Порой история представляется на удивление точной наукой. В прошлом году, о чем нам часто напоминали, был двухсотлетний юбилей Великой французской революции, которая стала классическим образцом для всех прочих современных революций, хоть и не была первой. 1789–1989. Достаточно просто записать эти даты, чтобы возник вопрос: не составляют ли они некий период? Может, это он закончился? Если так, то что это был за период? Какова его отличительная историческая черта?
Мир за эти два века пережил «открытие», «объединение», модернизацию, созидание, разрушение и трансформацию небывалого прежде масштаба. Энергию для этих изменений произвел капитализм. Это был период, когда своекорыстие из вечного искушения превратилось в героизм. Многие выступали против этой новой прометеевой энергии, взывая к Общему благу, Разуму и Справедливости. Однако у сторонников Прометея и их противников были и некоторые общие убеждения. И те и другие верили в Прогресс, Науку и новое будущее для Человека. И те и другие обладали собственным набором верований (одна из причин, позволившая написать так много романов), однако на деле их взаимоотношения с миром целиком подчинялись системам, основанным исключительно на материалистическом понимании жизни.
Капитализм, следуя доктринам своих философов – Адама Смита, Давида Рикардо и Герберта Спенсера, навязал такую практику, в которой учитывались только материалистические соображения и ценности. Потому духовное начало оказалось вытесненным, его запреты и призывы были вычеркнуты из жизни властью экономических законов, которые получили статус естественных (сохраненный ими и по сей день).
Официальная религия превратилась в обман, закрывая глаза на реальные последствия и благословляя сильных мира сего. Так, в свете «созидательного разрушения» капитализма – в определении Йозефа Шумпетера, одного из его выдающихся теоретиков, – выросла современная риторика буржуазной политики, чтобы скрыть безжалостную логику, лежащую в основе установившегося порядка.

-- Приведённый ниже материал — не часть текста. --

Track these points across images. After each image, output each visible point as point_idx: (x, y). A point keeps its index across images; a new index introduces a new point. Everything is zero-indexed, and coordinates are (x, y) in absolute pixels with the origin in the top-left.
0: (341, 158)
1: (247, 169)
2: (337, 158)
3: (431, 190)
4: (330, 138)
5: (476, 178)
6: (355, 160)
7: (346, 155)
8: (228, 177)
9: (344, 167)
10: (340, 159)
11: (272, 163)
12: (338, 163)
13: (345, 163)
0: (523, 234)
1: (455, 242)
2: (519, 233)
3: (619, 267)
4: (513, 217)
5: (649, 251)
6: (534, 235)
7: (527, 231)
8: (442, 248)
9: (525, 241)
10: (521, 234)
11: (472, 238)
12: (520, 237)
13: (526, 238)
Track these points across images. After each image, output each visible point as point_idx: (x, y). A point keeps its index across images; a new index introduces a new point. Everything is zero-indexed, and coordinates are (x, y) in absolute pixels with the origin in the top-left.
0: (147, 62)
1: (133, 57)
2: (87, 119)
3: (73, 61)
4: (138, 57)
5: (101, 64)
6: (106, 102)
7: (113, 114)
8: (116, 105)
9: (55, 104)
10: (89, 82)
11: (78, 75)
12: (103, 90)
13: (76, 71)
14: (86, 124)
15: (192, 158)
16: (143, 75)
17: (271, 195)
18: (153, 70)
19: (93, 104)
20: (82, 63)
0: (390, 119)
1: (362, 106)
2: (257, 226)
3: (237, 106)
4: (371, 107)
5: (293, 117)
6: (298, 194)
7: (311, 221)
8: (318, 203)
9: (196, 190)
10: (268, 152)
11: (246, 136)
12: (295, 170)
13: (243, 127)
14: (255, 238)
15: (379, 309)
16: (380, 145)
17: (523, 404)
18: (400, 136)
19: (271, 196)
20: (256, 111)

Социалистическая оппозиция, которую не обманули вся эта риторика и лицемерие, настойчиво требовала реальных действий. Гений Маркса заключался именно в этой настойчивости. Ничто не сбивало его с пути. Он слой за слоем обнажал установленный порядок, пока тот не предстал раз и навсегда разоблаченным. Шокирующая грандиозность этого откровения наделила исторический материализм пророческим авторитетом. Вот где скрывалась тайна истории и всех ее страданий! Все в этом мире теперь можно было объяснить (и разрешить!) на материалистических основаниях, доступных человеческому разуму. В конце концов устареет даже эгоизм.

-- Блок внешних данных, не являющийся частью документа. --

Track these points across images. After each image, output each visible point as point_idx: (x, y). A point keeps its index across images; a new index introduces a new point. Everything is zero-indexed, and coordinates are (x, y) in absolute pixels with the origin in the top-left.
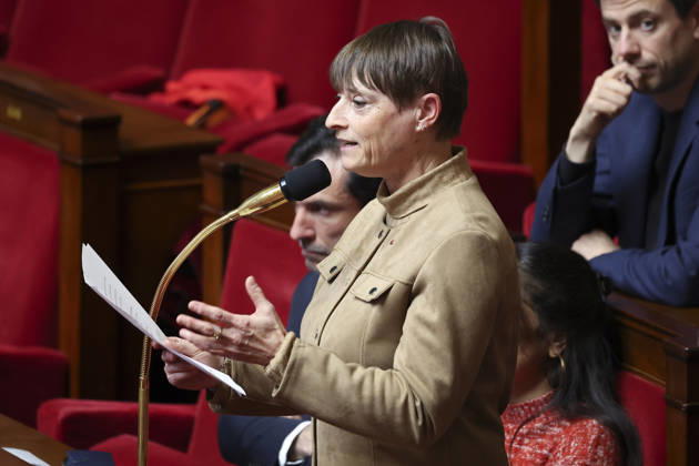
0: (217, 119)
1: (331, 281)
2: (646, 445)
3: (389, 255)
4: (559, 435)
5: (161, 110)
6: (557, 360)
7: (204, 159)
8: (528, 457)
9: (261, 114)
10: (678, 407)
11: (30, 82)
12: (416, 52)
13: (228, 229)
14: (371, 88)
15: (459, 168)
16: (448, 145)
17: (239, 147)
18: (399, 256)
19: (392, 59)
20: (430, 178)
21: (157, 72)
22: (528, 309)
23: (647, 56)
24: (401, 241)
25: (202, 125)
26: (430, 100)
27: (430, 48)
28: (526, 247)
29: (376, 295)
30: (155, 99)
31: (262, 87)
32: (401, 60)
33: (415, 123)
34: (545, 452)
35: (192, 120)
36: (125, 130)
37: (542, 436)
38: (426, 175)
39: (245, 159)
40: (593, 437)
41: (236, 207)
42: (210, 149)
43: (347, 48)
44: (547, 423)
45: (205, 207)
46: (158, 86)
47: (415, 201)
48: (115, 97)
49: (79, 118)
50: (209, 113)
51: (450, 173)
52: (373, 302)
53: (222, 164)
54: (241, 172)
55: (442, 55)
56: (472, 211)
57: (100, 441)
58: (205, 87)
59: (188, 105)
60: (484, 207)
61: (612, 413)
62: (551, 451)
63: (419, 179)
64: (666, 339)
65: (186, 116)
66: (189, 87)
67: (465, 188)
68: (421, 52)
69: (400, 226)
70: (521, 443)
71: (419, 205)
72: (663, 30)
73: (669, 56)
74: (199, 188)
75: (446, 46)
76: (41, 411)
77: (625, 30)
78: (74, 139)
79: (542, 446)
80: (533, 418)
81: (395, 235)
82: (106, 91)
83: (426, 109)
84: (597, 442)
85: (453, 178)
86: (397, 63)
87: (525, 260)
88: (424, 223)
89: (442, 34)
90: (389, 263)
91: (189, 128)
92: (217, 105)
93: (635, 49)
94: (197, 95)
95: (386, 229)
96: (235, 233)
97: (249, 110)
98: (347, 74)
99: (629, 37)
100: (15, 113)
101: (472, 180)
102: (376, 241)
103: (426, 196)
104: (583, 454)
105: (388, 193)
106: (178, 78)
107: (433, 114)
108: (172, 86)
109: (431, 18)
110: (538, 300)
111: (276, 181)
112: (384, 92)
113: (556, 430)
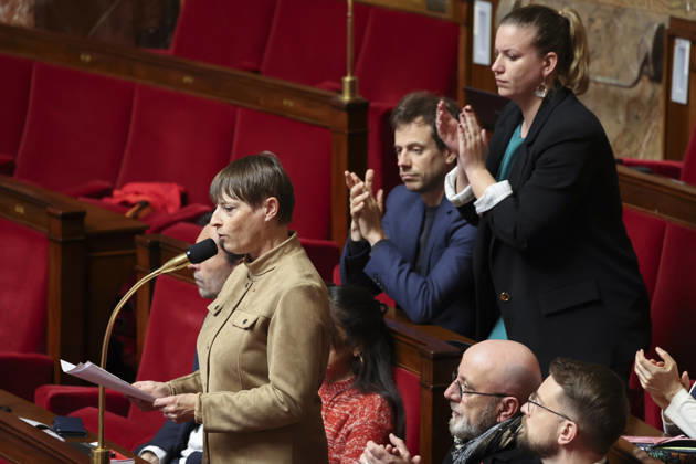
0: (144, 212)
1: (216, 315)
2: (408, 409)
3: (253, 299)
4: (356, 404)
5: (110, 208)
6: (358, 358)
7: (138, 237)
8: (337, 415)
9: (171, 210)
10: (427, 388)
11: (28, 190)
12: (260, 173)
13: (152, 282)
14: (234, 198)
15: (293, 244)
16: (285, 229)
17: (159, 230)
18: (260, 299)
19: (245, 179)
20: (277, 251)
21: (107, 184)
22: (339, 328)
23: (415, 169)
24: (260, 291)
25: (135, 217)
26: (271, 201)
27: (268, 170)
28: (335, 290)
29: (248, 325)
30: (107, 200)
31: (172, 193)
32: (251, 178)
33: (264, 216)
34: (347, 412)
35: (129, 214)
36: (87, 221)
37: (347, 403)
38: (275, 248)
39: (162, 237)
40: (378, 406)
41: (159, 267)
42: (141, 231)
43: (218, 176)
44: (350, 396)
45: (138, 267)
46: (108, 193)
47: (268, 264)
48: (81, 199)
49: (60, 213)
50: (140, 209)
51: (289, 248)
52: (246, 329)
53: (149, 241)
54: (161, 246)
55: (276, 173)
56: (303, 270)
57: (72, 411)
58: (137, 193)
59: (126, 205)
60: (310, 268)
61: (391, 391)
62: (351, 412)
63: (271, 251)
64: (421, 347)
65: (125, 212)
66: (127, 194)
67: (298, 257)
68: (262, 173)
69: (259, 281)
70: (333, 407)
71: (270, 268)
72: (426, 154)
73: (429, 172)
74: (134, 255)
75: (277, 168)
76: (38, 392)
77: (404, 151)
78: (57, 225)
79: (345, 409)
80: (341, 393)
81: (256, 286)
82: (76, 196)
83: (270, 207)
84: (381, 409)
85: (291, 250)
86: (248, 182)
87: (335, 299)
88: (274, 278)
89: (275, 162)
90: (254, 303)
91: (128, 219)
92: (145, 204)
93: (408, 163)
94: (132, 198)
95: (250, 282)
96: (157, 283)
97: (164, 207)
98: (218, 192)
99: (406, 155)
100: (20, 210)
101: (302, 251)
102: (244, 290)
103: (275, 262)
104: (372, 416)
105: (251, 261)
106: (120, 188)
107: (274, 210)
108: (116, 193)
109: (267, 152)
110: (345, 323)
111: (184, 251)
112: (242, 200)
113: (354, 400)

И все же человеческому воображению невероятно трудно жить в строгих границах материалистической практики или философии. Оно мечтает – как пес на лежанке о лесных зайцах. Стало быть, духовное начало сохранилось за эти два столетия, но уже в новых, маргинализированных формах.
Возьмем Джакомо Леопарди[81], родившегося аккурат в год, открывающий наш период. Ему суждено было стать величайшим лирическим поэтом Италии своего времени. Сын своей эпохи, он был рационалистом и изучал мир с материалистических позиций. Тем не менее печаль и стоицизм, с которыми он нес это бремя, в его поэзии превзошли само мироздание. Чем упорнее он настаивал на окружавшей его материалистической реальности, тем более трансцендентной становилась его меланхолия.
Так же и те, кто не был поэтом, пытались делать исключения из доминировавшего в их век материализма. Они создали анклавы выходящего за пределы, того, что не вписывалось в схемы материалистического объяснения. Эти анклавы напоминали потаенные места, их принято было держать в секрете. Посещали их только ночью. Думали о них, лишь затаив дыхание. Порой они превращались в безумные представления. Порой вокруг них, как вокруг садов, возводили стены.